Kurosawa has larded his movie with a little gore, violence and action occasionally, yet special effects are kept to a minimum. (Has a small budget ever achieved quite this large a movie?!) What holds us are the ideas and the wonderful subtlety with which the filmmaker works. How well he achieves this can be ascertained by how almost shockingly believable the movie is. You buy it, hook, line and sinker. This is also thanks to the marvelous performances from his well-chosen cast: Masami Nagasawa as the wife, Hiroki Hasegawa as the journalist, and especially Ryûhei Matsuda (above and below) as the alien hubby. Mr. Matsuda has a face that is so beautiful yet vacant and pliable, especially in repose (which it most often is here), that he turns this alien into something quite special.

There's a scene maybe two-thirds along that takes place in a church into which the husband has wandered in order to understand the concept of love. Inside a children's choir is singing, and the priest sits with our guy and tries to explain a few things. This may be one of the most perfectly realized bit of sci-fi wonderment ever seen, and it changes the course of the film. Though the concept may be Christian, I am quite certain both Buddha and Mohammed would appreciate it equally well. Moses? With his stern commandments rather than Jesus' loving beatitudes, maybe not so much. But then the Jews are still waiting for their Messiah. In any case, this is a less a religious movie than a humane one.

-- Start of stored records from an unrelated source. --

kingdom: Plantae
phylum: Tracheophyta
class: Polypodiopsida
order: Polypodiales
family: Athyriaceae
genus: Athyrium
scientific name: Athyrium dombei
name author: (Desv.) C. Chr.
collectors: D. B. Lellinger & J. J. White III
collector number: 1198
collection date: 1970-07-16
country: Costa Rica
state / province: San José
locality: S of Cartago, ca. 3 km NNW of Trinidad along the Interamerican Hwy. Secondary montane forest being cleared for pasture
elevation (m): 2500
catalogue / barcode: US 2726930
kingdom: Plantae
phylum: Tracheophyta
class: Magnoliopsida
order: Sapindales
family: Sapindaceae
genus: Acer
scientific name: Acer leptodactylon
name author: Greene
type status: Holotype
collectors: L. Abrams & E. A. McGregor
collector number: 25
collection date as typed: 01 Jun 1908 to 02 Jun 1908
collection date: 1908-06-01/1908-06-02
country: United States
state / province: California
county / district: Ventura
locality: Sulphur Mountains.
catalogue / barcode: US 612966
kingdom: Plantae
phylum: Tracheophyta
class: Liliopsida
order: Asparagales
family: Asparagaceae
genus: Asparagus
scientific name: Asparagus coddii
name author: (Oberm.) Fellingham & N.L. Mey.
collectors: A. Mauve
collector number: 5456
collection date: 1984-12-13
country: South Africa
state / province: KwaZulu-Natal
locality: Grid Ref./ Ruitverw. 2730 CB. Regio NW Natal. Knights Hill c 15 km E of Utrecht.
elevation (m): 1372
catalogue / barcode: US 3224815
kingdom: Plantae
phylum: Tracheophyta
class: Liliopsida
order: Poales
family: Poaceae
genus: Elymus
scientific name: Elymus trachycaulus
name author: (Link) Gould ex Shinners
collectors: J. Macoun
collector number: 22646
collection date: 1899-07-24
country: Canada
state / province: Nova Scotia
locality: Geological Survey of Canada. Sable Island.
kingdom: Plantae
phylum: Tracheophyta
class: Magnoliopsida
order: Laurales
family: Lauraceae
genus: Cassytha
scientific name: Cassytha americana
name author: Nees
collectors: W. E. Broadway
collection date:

I find it odd that, with all the supposed triumph-of-the-human-spirit movies made these days (many of them sentimental, silly hogwash), it would take an alien invasion film to truly (and so quietly!) make this theme resonate.

From NEON's new boutique label SUPER LTD, Before We Vanish opens this Friday, February 2, in New York City at the IFC Center and will then play a number of Alamo Drafthouse theaters throughout the country. Click here to see all currently scheduled playdates and/or to find a theater maybe near you. If you can't find this film in a movie house, at least stick it on your list for future streaming, DVD or Blu-ray viewing. It is simply too good to miss.